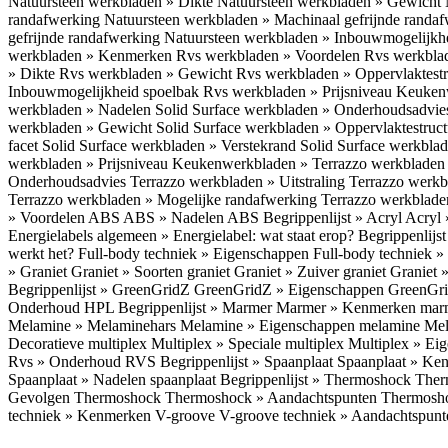
Natuursteen werkbladen » Dikte
Natuursteen werkbladen » Gewicht
randafwerking
Natuursteen werkbladen » Machinaal gefrijnde randa
gefrijnde randafwerking
Natuursteen werkbladen » Inbouwmogelijkh
werkbladen » Kenmerken
Rvs werkbladen » Voordelen
Rvs werkbla
» Dikte
Rvs werkbladen » Gewicht
Rvs werkbladen » Oppervlaktest
Inbouwmogelijkheid spoelbak
Rvs werkbladen » Prijsniveau
Keukenw
werkbladen » Nadelen
Solid Surface werkbladen » Onderhoudsadvi
werkbladen » Gewicht
Solid Surface werkbladen » Oppervlaktestruc
facet
Solid Surface werkbladen » Verstekrand
Solid Surface werkbla
werkbladen » Prijsniveau
Keukenwerkbladen » Terrazzo werkblade
Onderhoudsadvies
Terrazzo werkbladen » Uitstraling
Terrazzo werk
Terrazzo werkbladen » Mogelijke randafwerking
Terrazzo werkblade
» Voordelen ABS
ABS » Nadelen ABS
Begrippenlijst » Acryl
Acryl 
Energielabels algemeen » Energielabel: wat staat erop?
Begrippenlijs
werkt het?
Full-body techniek » Eigenschappen
Full-body techniek »
» Graniet
Graniet » Soorten graniet
Graniet » Zuiver graniet
Graniet 
Begrippenlijst » GreenGridZ
GreenGridZ » Eigenschappen GreenGr
Onderhoud HPL
Begrippenlijst » Marmer
Marmer » Kenmerken ma
Melamine » Melaminehars
Melamine » Eigenschappen melamine
Mel
Decoratieve multiplex
Multiplex » Speciale multiplex
Multiplex » Ei
Rvs » Onderhoud RVS
Begrippenlijst » Spaanplaat
Spaanplaat » Ke
Spaanplaat » Nadelen spaanplaat
Begrippenlijst » Thermoshock
Ther
Gevolgen Thermoshock
Thermoshock » Aandachtspunten Thermos
techniek » Kenmerken V-groove
V-groove techniek » Aandachtspun
Inloggen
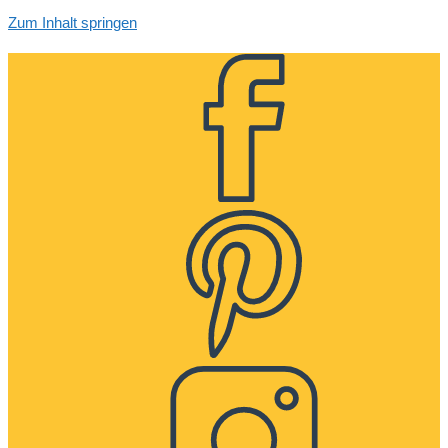
Zum Inhalt springen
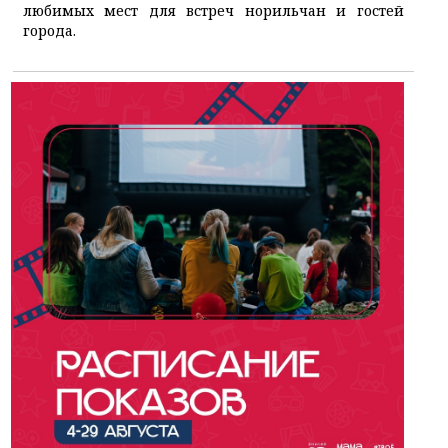
любимых мест для встреч норильчан и гостей
города.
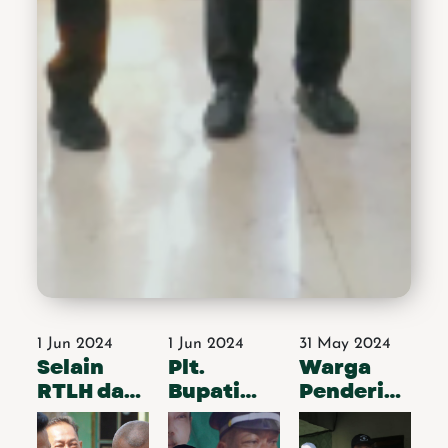
1 Jun 2024
1 Jun 2024
31 May 2024
Selain
Plt.
Warga
RTLH dan
Bupati
Penderita
BPJS Plt.
Sidoarjo
TBC
Bupati
Mempunyai
Menahun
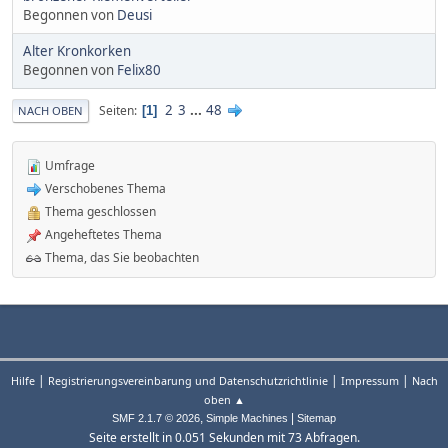
Begonnen von
Deusi
Alter Kronkorken
Begonnen von
Felix80
2
3
...
48
Seiten
1
NACH OBEN
Umfrage
Verschobenes Thema
Thema geschlossen
Angeheftetes Thema
Thema, das Sie beobachten
|
|
|
Hilfe
Registrierungsvereinbarung und Datenschutzrichtlinie
Impressum
Nach
oben ▲
,
|
SMF 2.1.7 © 2026
Simple Machines
Sitemap
Seite erstellt in 0.051 Sekunden mit 73 Abfragen.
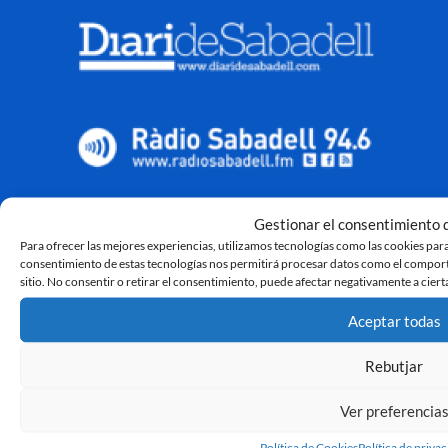
Gestionar el consentimiento d
Para ofrecer las mejores experiencias, utilizamos tecnologías como las cookies para
consentimiento de estas tecnologías nos permitirá procesar datos como el comporta
sitio. No consentir o retirar el consentimiento, puede afectar negativamente a cierta
Aceptar todas
Rebutjar
Ver preferencia
Política de Cookies
Política de priva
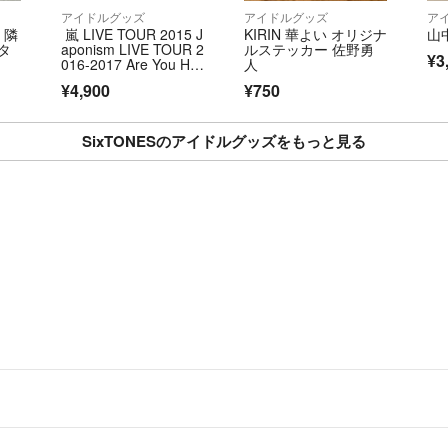
アイドルグッズ
アイドルグッズ
ア
 隣
嵐 LIVE TOUR 2015 J
KIRIN 華よい オリジナ
山
タ
aponism LIVE TOUR 2
ルステッカー 佐野勇
¥3
016-2017 Are You Ha
人
ppy? 他 Blu-ray DVD 6
¥4,900
¥750
点 グッズセット
SixTONESのアイドルグッズをもっと見る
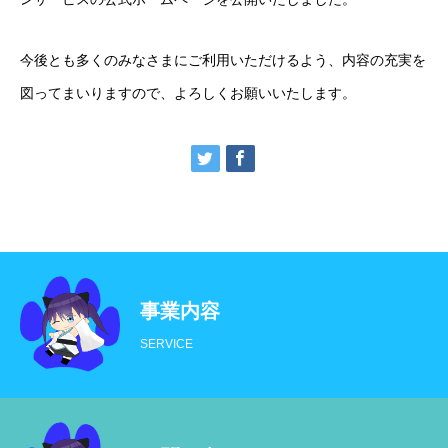
今後とも多くのみなさまにご利用いただけるよう、内容の充実を
図ってまいりますので、よろしくお願いいたします。
事業内容
トップ
SERVICE
事業内容
実績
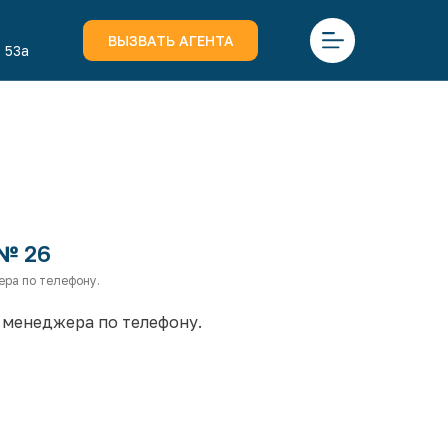
ВЫЗВАТЬ АГЕНТА
 53а
№ 26
ера по телефону.
 менеджера по телефону.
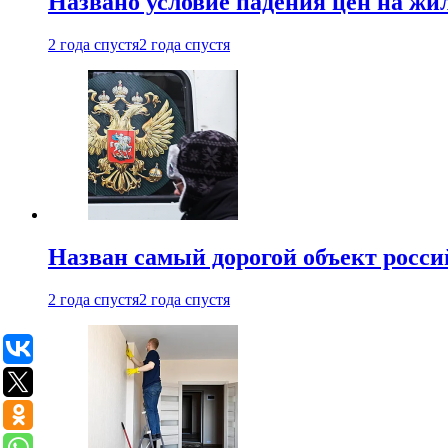
Названо условие падения цен на жи
2 года спустя
2 года спустя
Назван самый дорогой объект росс
2 года спустя
2 года спустя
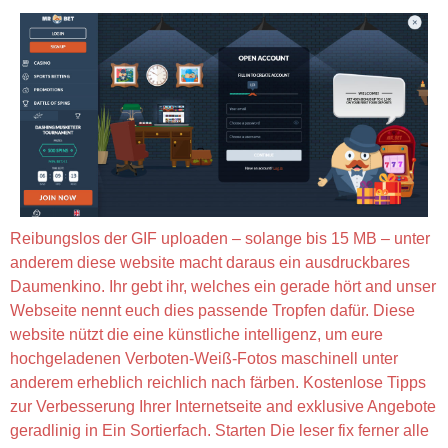
Reibungslos der GIF uploaden – solange bis 15 MB – unter
anderem diese website macht daraus ein ausdruckbares
Daumenkino. Ihr gebt ihr, welches ein gerade hört and unser
Webseite nennt euch dies passende Tropfen dafür. Diese
website nützt die eine künstliche intelligenz, um eure
hochgeladenen Verboten-Weiß-Fotos maschinell unter
anderem erheblich reichlich nach färben. Kostenlose Tipps
zur Verbesserung Ihrer Internetseite and exklusive Angebote
geradlinig in Ein Sortierfach. Starten Die leser fix ferner alle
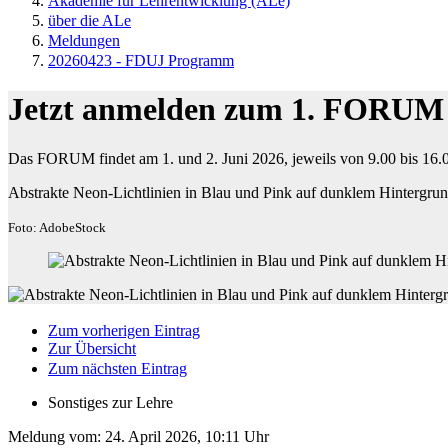
Akademie für Lehrentwicklung (ALe)
über die ALe
Meldungen
20260423 - FDUJ Programm
Jetzt anmelden zum 1. FORU
Das FORUM findet am 1. und 2. Juni 2026, jeweils von 9.00 bis 16.0
Abstrakte Neon-Lichtlinien in Blau und Pink auf dunklem Hintergrund
Foto: AdobeStock
Zum vorherigen Eintrag
Zur Übersicht
Zum nächsten Eintrag
Sonstiges zur Lehre
Meldung vom:
24. April 2026, 10:11 Uhr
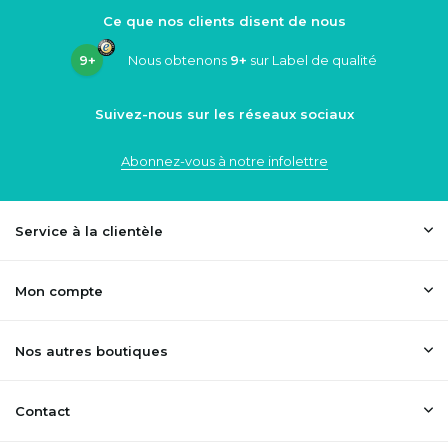
Ce que nos clients disent de nous
9+
Nous obtenons
9+
sur Label de qualité
Suivez-nous sur les réseaux sociaux
Abonnez-vous à notre infolettre
Service à la clientèle
Mon compte
Nos autres boutiques
Contact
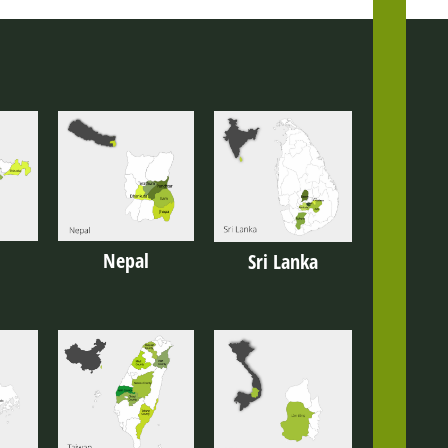
Nepal
Sri Lanka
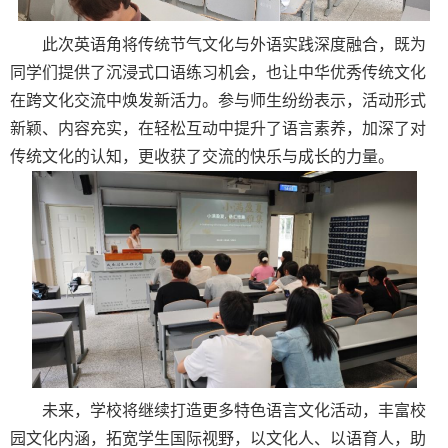
此次英语角将传统节气文化与外语实践深度融合，既为
同学们提供了沉浸式口语练习机会，也让中华优秀传统文化
在跨文化交流中焕发新活力。参与师生纷纷表示，活动形式
新颖、内容充实，在轻松互动中提升了语言素养，加深了对
传统文化的认知，更收获了交流的快乐与成长的力量。
未来，学校将继续打造更多特色语言文化活动，丰富校
园文化内涵，拓宽学生国际视野，以文化人、以语育人，助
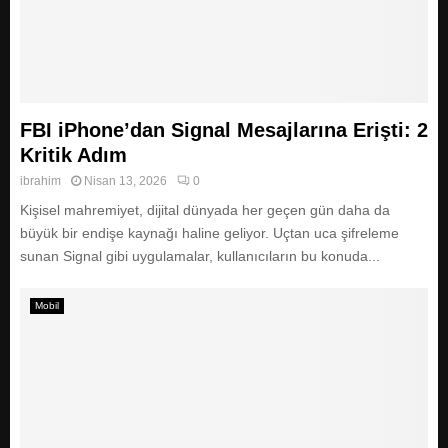
FBI iPhone’dan Signal Mesajlarına Erişti: 2
Kritik Adım
ibrahim
Nisan 13, 2026
0
Kişisel mahremiyet, dijital dünyada her geçen gün daha da
büyük bir endişe kaynağı haline geliyor. Uçtan uca şifreleme
sunan Signal gibi uygulamalar, kullanıcıların bu konuda...
Mobil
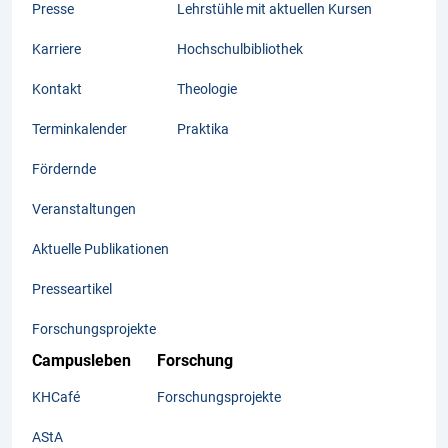
Presse
Lehrstühle mit aktuellen Kursen
Karriere
Hochschulbibliothek
Kontakt
Theologie
Terminkalender
Praktika
Fördernde
Veranstaltungen
Aktuelle Publikationen
Presseartikel
Forschungsprojekte
Campusleben
Forschung
KHCafé
Forschungsprojekte
AStA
==========
ACTIVITY
Copy out every line of text from the data above, word for word and in the same order, and leave the pictures out.

ANSWER BOX
Natuursteen werkbladen » Dikte
Natuursteen werkbladen » Gewicht
randafwerking
Natuursteen werkbladen » Machinaal gefrijnde randa
gefrijnde randafwerking
Natuursteen werkbladen » Inbouwmogelijkh
werkbladen » Kenmerken
Rvs werkbladen » Voordelen
Rvs werkbla
» Dikte
Rvs werkbladen » Gewicht
Rvs werkbladen » Oppervlaktest
Inbouwmogelijkheid spoelbak
Rvs werkbladen » Prijsniveau
Keukenw
werkbladen » Nadelen
Solid Surface werkbladen » Onderhoudsadvi
werkbladen » Gewicht
Solid Surface werkbladen » Oppervlaktestruc
facet
Solid Surface werkbladen » Verstekrand
Solid Surface werkbla
werkbladen » Prijsniveau
Keukenwerkbladen » Terrazzo werkblade
Onderhoudsadvies
Terrazzo werkbladen » Uitstraling
Terrazzo werk
Terrazzo werkbladen » Mogelijke randafwerking
Terrazzo werkblade
» Voordelen ABS
ABS » Nadelen ABS
Begrippenlijst » Acryl
Acryl 
Energielabels algemeen » Energielabel: wat staat erop?
Begrippenlijs
werkt het?
Full-body techniek » Eigenschappen
Full-body techniek »
» Graniet
Graniet » Soorten graniet
Graniet » Zuiver graniet
Graniet 
Begrippenlijst » GreenGridZ
GreenGridZ » Eigenschappen GreenGr
Onderhoud HPL
Begrippenlijst » Marmer
Marmer » Kenmerken ma
Melamine » Melaminehars
Melamine » Eigenschappen melamine
Mel
Decoratieve multiplex
Multiplex » Speciale multiplex
Multiplex » Ei
Rvs » Onderhoud RVS
Begrippenlijst » Spaanplaat
Spaanplaat » Ke
Spaanplaat » Nadelen spaanplaat
Begrippenlijst » Thermoshock
Ther
Gevolgen Thermoshock
Thermoshock » Aandachtspunten Thermos
techniek » Kenmerken V-groove
V-groove techniek » Aandachtspun
Inloggen
Zum Inhalt springen
любимых мест для встреч норильчан и гостей
города.
1 Jun 2024
1 Jun 2024
31 May 2024
Selain
Plt.
Warga
RTLH dan
Bupati
Penderita
BPJS Plt.
Sidoarjo
TBC
Bupati
Mempunyai
Menahun
Begonnen von
Deusi
Alter Kronkorken
Begonnen von
Felix80
2
3
...
48
Seiten
1
NACH OBEN
Umfrage
Verschobenes Thema
Thema geschlossen
Angeheftetes Thema
Thema, das Sie beobachten
|
|
|
Hilfe
Registrierungsvereinbarung und Datenschutzrichtlinie
Impressum
Nach
oben ▲
,
|
SMF 2.1.7 © 2026
Simple Machines
Sitemap
Seite erstellt in 0.051 Sekunden mit 73 Abfragen.
Gestionar el consentimiento d
Para ofrecer las mejores experiencias, utilizamos tecnologías como las cookies para
consentimiento de estas tecnologías nos permitirá procesar datos como el comporta
sitio. No consentir o retirar el consentimiento, puede afectar negativamente a cierta
Aceptar todas
Rebutjar
Ver preferencia
Política de Cookies
Política de priva
アイドルグッズ
アイドルグッズ
ア
 隣
嵐 LIVE TOUR 2015 J
KIRIN 華よい オリジナ
山
タ
aponism LIVE TOUR 2
ルステッカー 佐野勇
¥3
016-2017 Are You Ha
人
ppy? 他 Blu-ray DVD 6
¥4,900
¥750
点 グッズセット
SixTONESのアイドルグッズをもっと見る
今後とも多くのみなさまにご利用いただけるよう、内容の充実を
図ってまいりますので、よろしくお願いいたします。
事業内容
トップ
SERVICE
事業内容
実績
ВЫЗВАТЬ АГЕНТА
 53а
№ 26
ера по телефону.
 менеджера по телефону.
Названо условие падения цен на жи
2 года спустя
2 года спустя
Назван самый дорогой объект росс
2 года спустя
2 года спустя
Reibungslos der GIF uploaden – solange bis 15 MB – unter
anderem diese website macht daraus ein ausdruckbares
Daumenkino. Ihr gebt ihr, welches ein gerade hört and unser
Webseite nennt euch dies passende Tropfen dafür. Diese
website nützt die eine künstliche intelligenz, um eure
hochgeladenen Verboten-Weiß-Fotos maschinell unter
anderem erheblich reichlich nach färben. Kostenlose Tipps
zur Verbesserung Ihrer Internetseite and exklusive Angebote
geradlinig in Ein Sortierfach. Starten Die leser fix ferner alle
Akademie für Lehrentwicklung (ALe)
über die ALe
Meldungen
20260423 - FDUJ Programm
Jetzt anmelden zum 1. FORU
Das FORUM findet am 1. und 2. Juni 2026, jeweils von 9.00 bis 16.0
Abstrakte Neon-Lichtlinien in Blau und Pink auf dunklem Hintergrund
Foto: AdobeStock
Zum vorherigen Eintrag
Zur Übersicht
Zum nächsten Eintrag
Sonstiges zur Lehre
Meldung vom:
24. April 2026, 10:11 Uhr
Ce que nos clients disent de nous
9+
Nous obtenons
9+
sur Label de qualité
Suivez-nous sur les réseaux sociaux
Abonnez-vous à notre infolettre
Service à la clientèle
Mon compte
Nos autres boutiques
Contact
Nepal
Sri Lanka
此次英语角将传统节气文化与外语实践深度融合，既为
同学们提供了沉浸式口语练习机会，也让中华优秀传统文化
在跨文化交流中焕发新活力。参与师生纷纷表示，活动形式
新颖、内容充实，在轻松互动中提升了语言素养，加深了对
传统文化的认知，更收获了交流的快乐与成长的力量。
未来，学校将继续打造更多特色语言文化活动，丰富校
园文化内涵，拓宽学生国际视野，以文化人、以语育人，助
FBI iPhone’dan Signal Mesajlarına Erişti: 2
Kritik Adım
ibrahim
Nisan 13, 2026
0
Kişisel mahremiyet, dijital dünyada her geçen gün daha da
büyük bir endişe kaynağı haline geliyor. Uçtan uca şifreleme
sunan Signal gibi uygulamalar, kullanıcıların bu konuda...
Mobil
Presse
Lehrstühle mit aktuellen Kursen
Karriere
Hochschulbibliothek
Kontakt
Theologie
Terminkalender
Praktika
Fördernde
Veranstaltungen
Aktuelle Publikationen
Presseartikel
Forschungsprojekte
Campusleben
Forschung
KHCafé
Forschungsprojekte
AStA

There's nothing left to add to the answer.